Insurers are looking to get bigger and bigger, but you can stand your ground in a payer contract negotiation if you know the ropes. Here’s what to look out for as you suss out potential payers and review the contract your payer comes up with, says AudioEducator speaker Melody Irvine.
How good is the payer’s online access?
Is the payer’s site user-friendly? Does the payer promptly update beneficiary and claim information so that your back office can easily look up insurance verifications?
Is the payer accredited by the NCQA?
The National Committee for Quality Assurance is an independent organization that reviews insurance companies to make sure they are financially sound, explains Irvine.
Are clinician responsibilities reasonable?
Will the medical record requirements turn you into a documentation drudge? What’s your responsibility for phone calls, hospital visits, or ED visits?
How hard is it to onboard new physicians or NPPs with the plan?
Make sure the plan’s credentialing process isn’t so sluggish that you’re stuck waiting around to monetize a new hire’s services.
What are the deadlines for contract renewal?
Make sure there’s no evergreen clause that automatically renews the contract, Irvine warns. You want the ability to re-negotiate every year.
Does the contract have a most favored nation clause and if so, are you okay with that?
An MFN clauses requires you to give that plan the lowest rate you’ve negotiated with any other plan.
Does the contract have a silent PPO clause?
If so, you should eliminate it, Irvine says.
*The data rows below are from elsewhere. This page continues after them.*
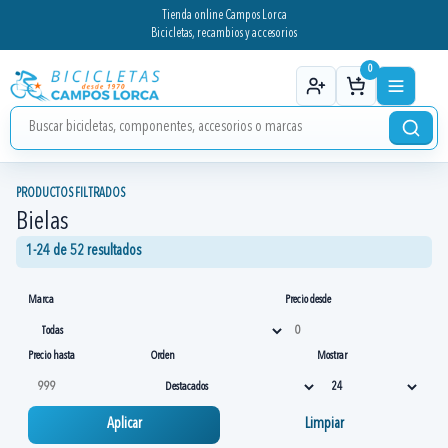
Tienda online Campos Lorca
Bicicletas, recambios y accesorios
0
PRODUCTOS FILTRADOS
Bielas
1-24 de 52 resultados
Marca
Precio desde
Precio hasta
Orden
Mostrar
Aplicar
Limpiar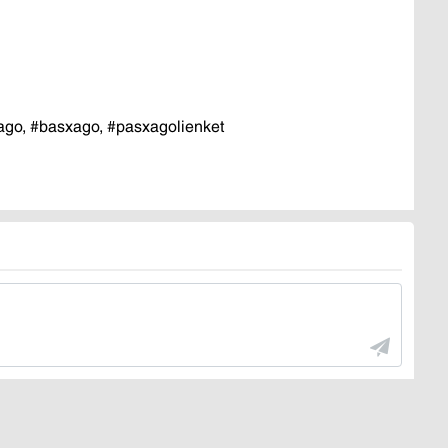
xago, #basxago, #pasxagolienket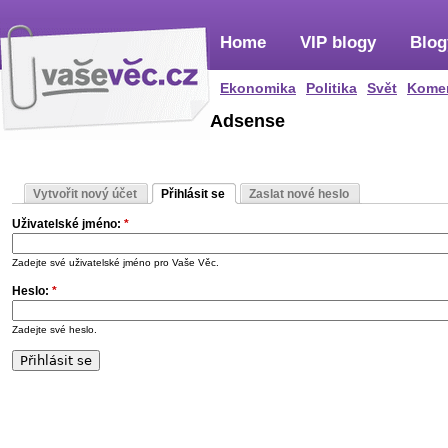
Home
VIP blogy
Blog
Ekonomika
Politika
Svět
Kome
Adsense
Vytvořit nový účet
Přihlásit se
Zaslat nové heslo
Uživatelské jméno:
*
Zadejte své uživatelské jméno pro Vaše Věc.
Heslo:
*
Zadejte své heslo.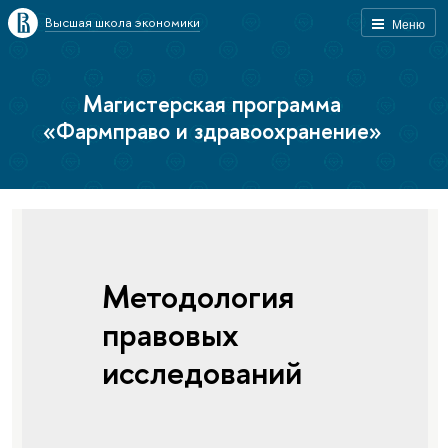
Высшая школа экономики
Меню
Магистерская программа
«Фармправо и здравоохранение»
Методология
правовых
исследований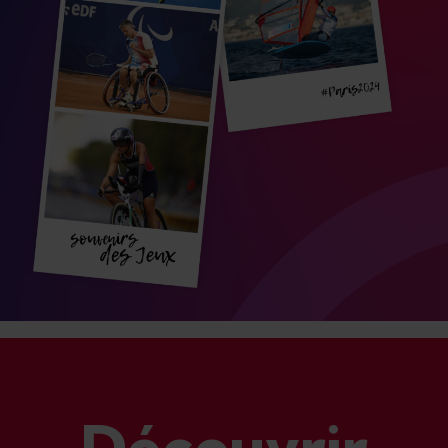
Découvrir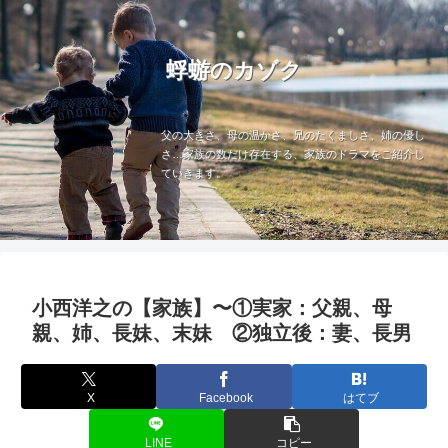
蜉蝣のカゾク
父の大きさ、母の温かさ、兄のたくましさ、姉の優し
さ…家族の数だけ存在する、家族のドラマをご紹介し
ていきます。
小西洋之の【家族】〜①実家：父親、母
親、姉、長妹、末妹 ②独立後：妻、長男
X
Facebook
はてブ
LINE
コピー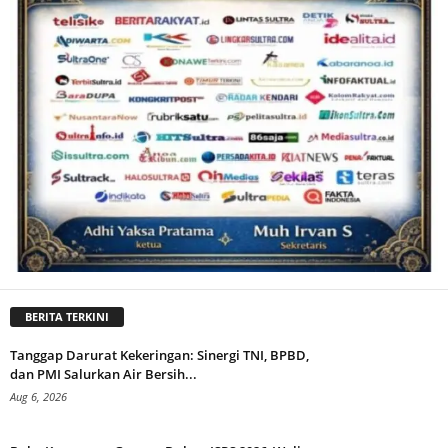
BERITA TERKINI
Tanggap Darurat Kekeringan: Sinergi TNI, BPBD,
dan PMI Salurkan Air Bersih...
Aug 6, 2026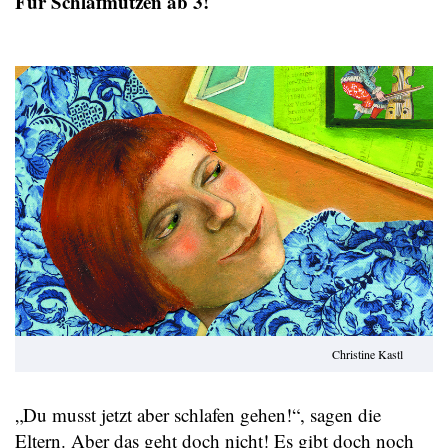
Für Schlafmützen ab 3!
Christine Kastl
„Du musst jetzt aber schlafen gehen!“, sagen die
Eltern. Aber das geht doch nicht! Es gibt doch noch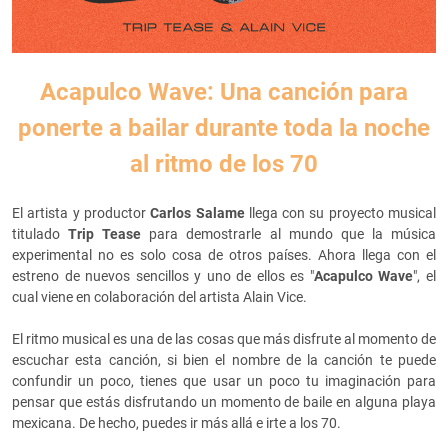
Acapulco Wave: Una canción para
ponerte a bailar durante toda la noche
al ritmo de los 70
El artista y productor
Carlos Salame
llega con su proyecto musical
titulado
Trip Tease
para demostrarle al mundo que la música
experimental no es solo cosa de otros países. Ahora llega con el
estreno de nuevos sencillos y uno de ellos es "
Acapulco Wave
", el
cual viene en colaboración del artista Alain Vice.
El ritmo musical es una de las cosas que más disfrute al momento de
escuchar esta canción, si bien el nombre de la canción te puede
confundir un poco, tienes que usar un poco tu imaginación para
pensar que estás disfrutando un momento de baile en alguna playa
mexicana. De hecho, puedes ir más allá e irte a los 70.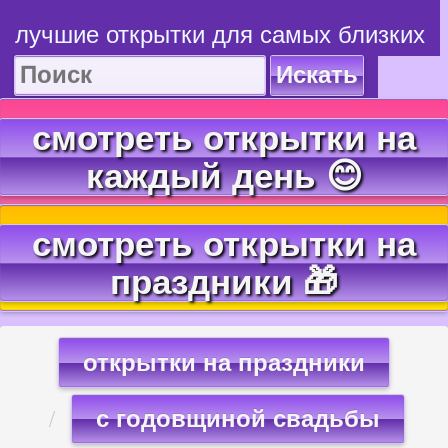
лучшие открытки для самых близких
Искать
смотреть открытки на
каждый день 😊
смотреть открытки на
праздники 🎁
открытки на праздники
с годовщиной свадьбы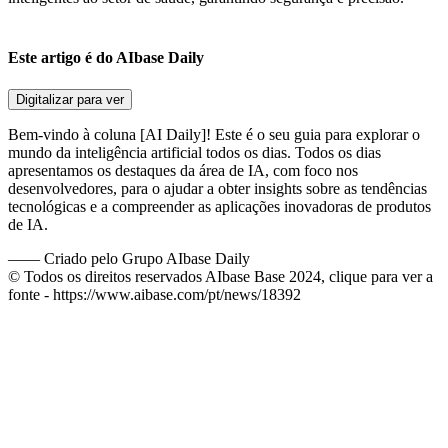
Este artigo é do AIbase Daily
Digitalizar para ver
Bem-vindo à coluna [AI Daily]! Este é o seu guia para explorar o
mundo da inteligência artificial todos os dias. Todos os dias
apresentamos os destaques da área de IA, com foco nos
desenvolvedores, para o ajudar a obter insights sobre as tendências
tecnológicas e a compreender as aplicações inovadoras de produtos
de IA.
——
Criado pelo Grupo AIbase Daily
© Todos os direitos reservados AIbase Base 2024, clique para ver a
fonte -
https://www.aibase.com/pt/news/18392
Silent PPOs have been around for a long time, but they can catch practices unawares, she warns.
What’s the policy for retroactive denials?
Prohibit the plan from rescinding money if the claim is more than 120 days old, Irvine suggests.
What are the offset and withholds provisions?
These terms give the plan the ability to withhold payments from your practice for a variety of reasons, including incorrect or duplicate payments. Make sure there is a time limit for withholds and that they kick in only after you’ve been given the right to appeal, Irvine recommends.
Does the contract define ‘clean claim’ clearly?
Should you add a provision that the insurer add interest to denials of clean claims when the payments come in too slowly?
Eyes Open: Check the payer’s definitions for other revenue-crucial terms like “timely filing” and “medical necessity.” These definitions may be in the policy manual, not the contract.
Does the contract have a binding clause that prevents you from filing a lawsuit in the event of a dispute?
If so, Irvine suggests you negotiate to remove it.
Will the plan notify you in writing 30 days in advance of any policy change?
That’s a good clause for you to have, but you’ll have to make sure someone in your practice is actually receiving, reading, and acting on those notices.
Can you write a 90 day out clause into contract?
If you find your practice losing money once you’re under the contract, the 90 day out clause allows you to cancel the contract before the contract is out, even without cause, says Irvine.